The Second half began with the score level, but it was Globe and Mail who showed early promise and initiative. Celtic were miss placing far too many passes, and were welcoming pressure from their opponents. So, it came some what against the run of play though, when Celtic were given a life line. Tenacious midfield Chilean, Gonzalez managed to dig out a shot inside the box, only for it to be blocked by one of the many bodies occupying his route to goal. However, the ricochet fell kindly to Teague, who was on hand to grab his and Celtic's second, forcing the ball under the keepers body from just outside the six yard box.
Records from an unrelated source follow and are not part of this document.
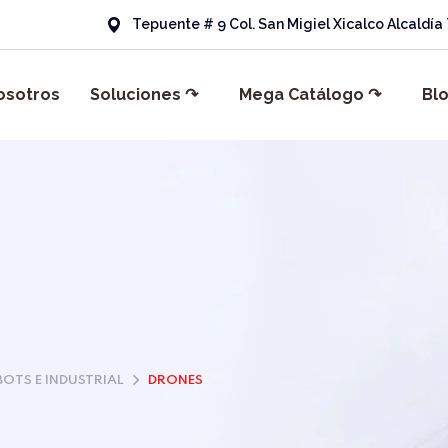
Tepuente # 9 Col. San Migiel Xicalco Alcaldí
osotros
Soluciones ↷
Mega Catálogo ↷
Bl
OTS E INDUSTRIAL
DRONES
It was a bitter blow to Globe and Mail's efforts, but they showed great resolve and continued to dominate much of the play despite trailing for the second time in the game. If it were not for the heroics of the ever present Fourie in goal, Globe and Mail would have surely got themselves back in the game. First, and again after another freekick was awarded, Globe and Mail had Fourie at full stretch, after what seemed like a shot destine for goal was tipped around the post. Next, a cross from the Globe and Mail Left wing turned into a dangerous shot, but Fourie was alert to the danger, and again at full stretch tip it over the bar. This was turning out to be a day for the camera's for Fourie, who must have been wishing McGroarty was there to capture what was developing in to a man of the match display.

At the opposite end of the pitch chances had dried up quicker than the greasy surface being played on. Such was the scarcity of opportunities, Curley decided on taking matters in to his own hands by inexplicably checking an opposition player in the centre circle. Such was the velocity of the collision, that it sounded more like a car crash than a tackle. Curley walked away from the incident without a scratch, while the opposition player rolled around on the floor like a salmon out of water. Clearly the sound was worse than the impact. And fortunately with only 10 minutes left on the clock, the referee was lenient on the sleep deprived Curley, no doubt after a few charmful whispers in her ear, deciding the robust challenge warranted a yellow not a red.

With the final minutes on the clock rapidly ticking away, Celtic were under heavy pressure and desperate for the final whistle. Fourie cemented his man of the match accolade with one more match winning save right at the death. Celtic were unable to clear their lines effectively, and their striker was left with a golden opportunity to claim a draw, only for the striker to blast his shot directly at the well placed Fourie. The danger was desperately averted, and this time the referee's whistle did bring an end to the game and not another freekick, much to Celtic's relief.

It won't go down as the prettiest spectacle ever witnessed, but Celtic dug deep and managed a win, when perhaps in previous season they would have dropped points. Its ugly games like this that can have a huge bearing on outcomes come the end of the season. Manager Tibby will want to play down any premature talk of title credentials, given how early it is in the season, but Celtic have shown signs that they can win, and win ugly when they need to. Hopefully in their next fixture against the some what inappropriately named Hooligans Filmworks, Celtic can get back to some pretty football. It will, however, be a stern test given that Hooligans have only conceded two goals so far this season.

Next game 13th June Hooligans Filmworks v Fionn MacCool's Celtic 9am, venue Eglinton flats (NW)


  1. check out the table in all its glory

    Surprising to see Globe&Mail witout a point after that performance

  2. I know, I was surprised about that to. Either, they were shocking in their others games or the league is very competitive.

    The table looks pretty good right now. Not sure about the 2 teams below us multinational and Hooligan, could spring an upset.